On Thu, 2005-09-01 at 12:32 +0300, Vilius Šumskas wrote:
Hello,
I'm having trouble authenticating from VPN box through Radius server to LDAP. My VPN uses MS-CHAP challenge/response system for authentification. Packet that comes from VPN to Radius server looks like this:
User-Name = "admin" MS-CHAP-Challenge = 0x45bc0700dd22f6795f77bbe0d986328c MS-CHAP2-Response = 0x0100313396a8ea58cd1155c817c50a00715b0000000000000000b03e5340a5ae3c2ac4e 9408d57eae02fcfdbffab3f983a1b NAS-Port = 0 NAS-Port-Type = Virtual Service-Type = Framed-User Framed-Protocol = PPP Framed-IP-Address = 10.1.1.202
But Radius can't autenticate to LDAP as there is no User-Password attribute in the packet. (rlm_ldap: Attribute "User-Password" is required for authentication).
insert the NT-Password (ntPassword) attribute into ldap user. this attibute is field with a NT hash value example: password: test NT Hash: 0CB6948805F797BF2A82807973B89537
Is there a way to do this authentification and NOT turning MS-CHAP protocol in VPN box?
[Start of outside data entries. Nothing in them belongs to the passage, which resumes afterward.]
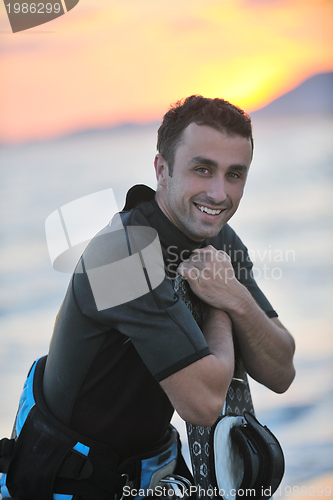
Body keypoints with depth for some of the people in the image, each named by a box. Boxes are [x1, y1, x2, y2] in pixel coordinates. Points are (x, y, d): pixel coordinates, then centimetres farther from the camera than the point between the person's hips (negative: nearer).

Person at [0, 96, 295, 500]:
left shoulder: (218, 240, -4)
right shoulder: (124, 250, -30)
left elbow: (280, 375, -6)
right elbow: (203, 402, -32)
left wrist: (237, 299, -23)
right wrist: (218, 311, -16)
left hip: (148, 459, 6)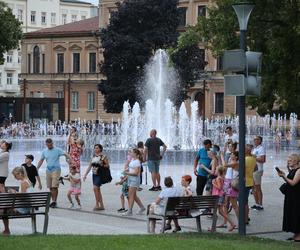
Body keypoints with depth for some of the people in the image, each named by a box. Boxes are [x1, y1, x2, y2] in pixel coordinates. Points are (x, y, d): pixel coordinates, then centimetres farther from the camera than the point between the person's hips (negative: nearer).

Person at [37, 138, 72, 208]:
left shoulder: (57, 150, -5)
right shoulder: (44, 151, 10)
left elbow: (65, 154, -12)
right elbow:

Are there some kind of preauth hooks in Radius?
I'm using freeradius-1.0.1-1.1.RHEL3 with openldap-2.0.27-17 and Netware 6.0 Directory Services.
P.S. I tried to turn MS-CHAP protocol and it works great with PAP or plain-text passwords. So everything is configured to work well with LDAP.